→ Task objective: Reproduce the text of each row below line for line, omitting the pictures.

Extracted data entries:
———

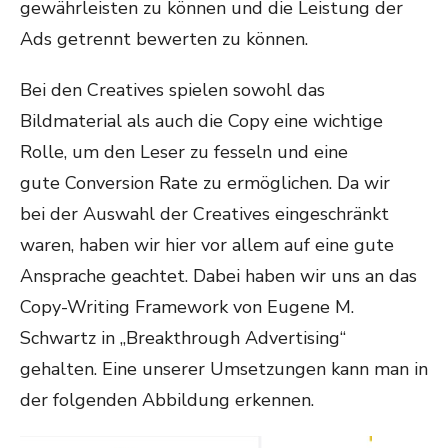
gewährleisten zu können und die Leistung der
Ads getrennt bewerten zu können.
Bei den Creatives spielen sowohl das
Bildmaterial als auch die Copy eine wichtige
Rolle, um den Leser zu fesseln und eine
gute Conversion Rate zu ermöglichen. Da wir
bei der Auswahl der Creatives eingeschränkt
waren, haben wir hier vor allem auf eine gute
Ansprache geachtet. Dabei haben wir uns an das
Copy-Writing Framework von Eugene M.
Schwartz in „Breakthrough Advertising“
gehalten. Eine unserer Umsetzungen kann man in
der folgenden Abbildung erkennen.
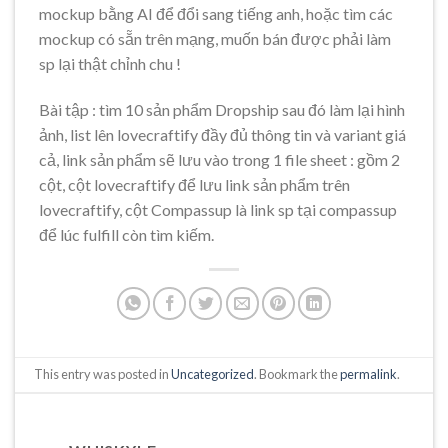
mockup bằng AI để đổi sang tiếng anh, hoặc tìm các
mockup có sẵn trên mạng, muốn bán được phải làm
sp lại thật chỉnh chu !
Bài tập : tìm 10 sản phẩm Dropship sau đó làm lại hình
ảnh, list lên lovecraftify đầy đủ thông tin và variant giá
cả, link sản phẩm sẽ lưu vào trong 1 file sheet : gồm 2
cột, cột lovecraftify để lưu link sản phẩm trên
lovecraftify, cột Compassup là link sp tại compassup
để lúc fulfill còn tìm kiếm.
This entry was posted in
Uncategorized
. Bookmark the
permalink
.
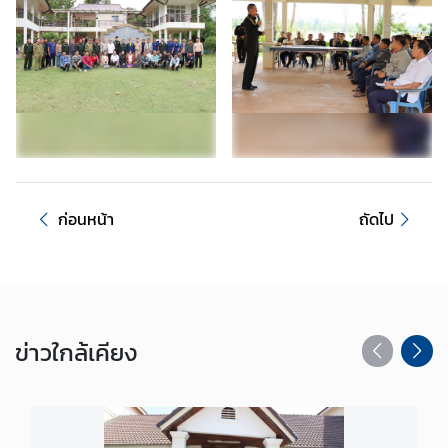
อ
น
ใ
ต้
ข
อ
ง
ส
ป
ก่อนหน้า
ถัดไป
ป
.
ล
า
ว
ข่าว
ใกล้เคียง
ศู
น
ย์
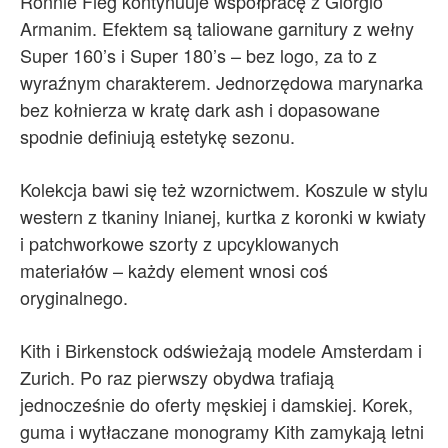
Ronnie Fieg kontynuuje współpracę z Giorgio
Armanim. Efektem są taliowane garnitury z wełny
Super 160’s i Super 180’s – bez logo, za to z
wyraźnym charakterem. Jednorzędowa marynarka
bez kołnierza w kratę dark ash i dopasowane
spodnie definiują estetykę sezonu.
Kolekcja bawi się też wzornictwem. Koszule w stylu
western z tkaniny lnianej, kurtka z koronki w kwiaty
i patchworkowe szorty z upcyklowanych
materiałów – każdy element wnosi coś
oryginalnego.
Kith i Birkenstock odświeżają modele Amsterdam i
Zurich. Po raz pierwszy obydwa trafiają
jednocześnie do oferty męskiej i damskiej. Korek,
guma i wytłaczane monogramy Kith zamykają letni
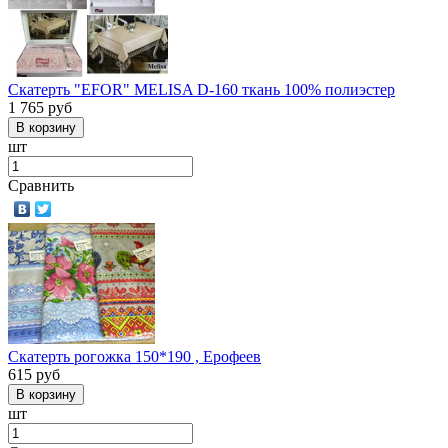
Скатерть "EFOR" MELISA D-160 ткань 100% полиэстер
1 765
руб
шт
Сравнить
Скатерть рогожка 150*190 , Ерофеев
615
руб
шт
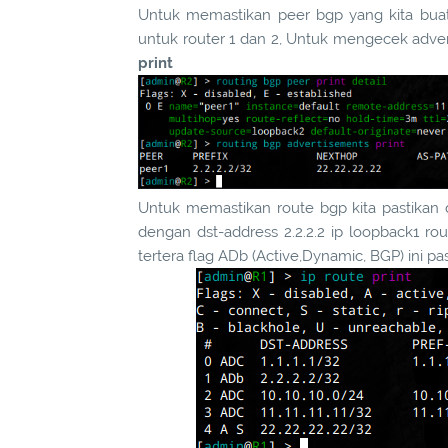
Untuk memastikan peer bgp yang kita buat
untuk router 1 dan 2, Untuk mengecek adver
print
Untuk memastikan route bgp kita pastikan di
dengan dst-address 2.2.2.2 ip loopback1 r
tertera flag ADb (Active,Dynamic, BGP) ini p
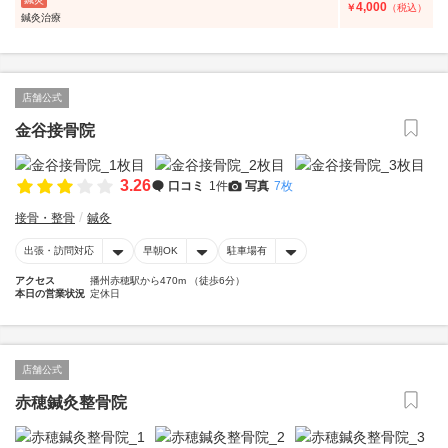
4,000
￥
（税込）
鍼灸治療
店舗公式
金谷接骨院
3.26
口コミ
1件
写真
7枚
接骨・整骨
鍼灸
出張・訪問対応
早朝OK
駐車場有
アクセス
播州赤穂駅から470m （徒歩6分）
本日の営業状況
定休日
店舗公式
赤穂鍼灸整骨院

———

→ Response area:
gewährleisten zu können und die Leistung der
Ads getrennt bewerten zu können.
Bei den Creatives spielen sowohl das
Bildmaterial als auch die Copy eine wichtige
Rolle, um den Leser zu fesseln und eine
gute Conversion Rate zu ermöglichen. Da wir
bei der Auswahl der Creatives eingeschränkt
waren, haben wir hier vor allem auf eine gute
Ansprache geachtet. Dabei haben wir uns an das
Copy-Writing Framework von Eugene M.
Schwartz in „Breakthrough Advertising“
gehalten. Eine unserer Umsetzungen kann man in
der folgenden Abbildung erkennen.
mockup bằng AI để đổi sang tiếng anh, hoặc tìm các
mockup có sẵn trên mạng, muốn bán được phải làm
sp lại thật chỉnh chu !
Bài tập : tìm 10 sản phẩm Dropship sau đó làm lại hình
ảnh, list lên lovecraftify đầy đủ thông tin và variant giá
cả, link sản phẩm sẽ lưu vào trong 1 file sheet : gồm 2
cột, cột lovecraftify để lưu link sản phẩm trên
lovecraftify, cột Compassup là link sp tại compassup
để lúc fulfill còn tìm kiếm.
This entry was posted in
Uncategorized
. Bookmark the
permalink
.
อ
น
ใ
ต้
ข
อ
ง
ส
ป
ก่อนหน้า
ถัดไป
ป
.
ล
า
ว
ข่าว
ใกล้เคียง
ศู
น
ย์
Ronnie Fieg kontynuuje współpracę z Giorgio
Armanim. Efektem są taliowane garnitury z wełny
Super 160’s i Super 180’s – bez logo, za to z
wyraźnym charakterem. Jednorzędowa marynarka
bez kołnierza w kratę dark ash i dopasowane
spodnie definiują estetykę sezonu.
Kolekcja bawi się też wzornictwem. Koszule w stylu
western z tkaniny lnianej, kurtka z koronki w kwiaty
i patchworkowe szorty z upcyklowanych
materiałów – każdy element wnosi coś
oryginalnego.
Kith i Birkenstock odświeżają modele Amsterdam i
Zurich. Po raz pierwszy obydwa trafiają
jednocześnie do oferty męskiej i damskiej. Korek,
guma i wytłaczane monogramy Kith zamykają letni
Скатерть "EFOR" MELISA D-160 ткань 100% полиэстер
1 765
руб
шт
Сравнить
Скатерть рогожка 150*190 , Ерофеев
615
руб
шт
Untuk memastikan peer bgp yang kita buat
untuk router 1 dan 2, Untuk mengecek adver
print
Untuk memastikan route bgp kita pastikan di
dengan dst-address 2.2.2.2 ip loopback1 r
tertera flag ADb (Active,Dynamic, BGP) ini p
4,000
￥
（税込）
鍼灸治療
店舗公式
金谷接骨院
3.26
口コミ
1件
写真
7枚
接骨・整骨
鍼灸
出張・訪問対応
早朝OK
駐車場有
アクセス
播州赤穂駅から470m （徒歩6分）
本日の営業状況
定休日
店舗公式
赤穂鍼灸整骨院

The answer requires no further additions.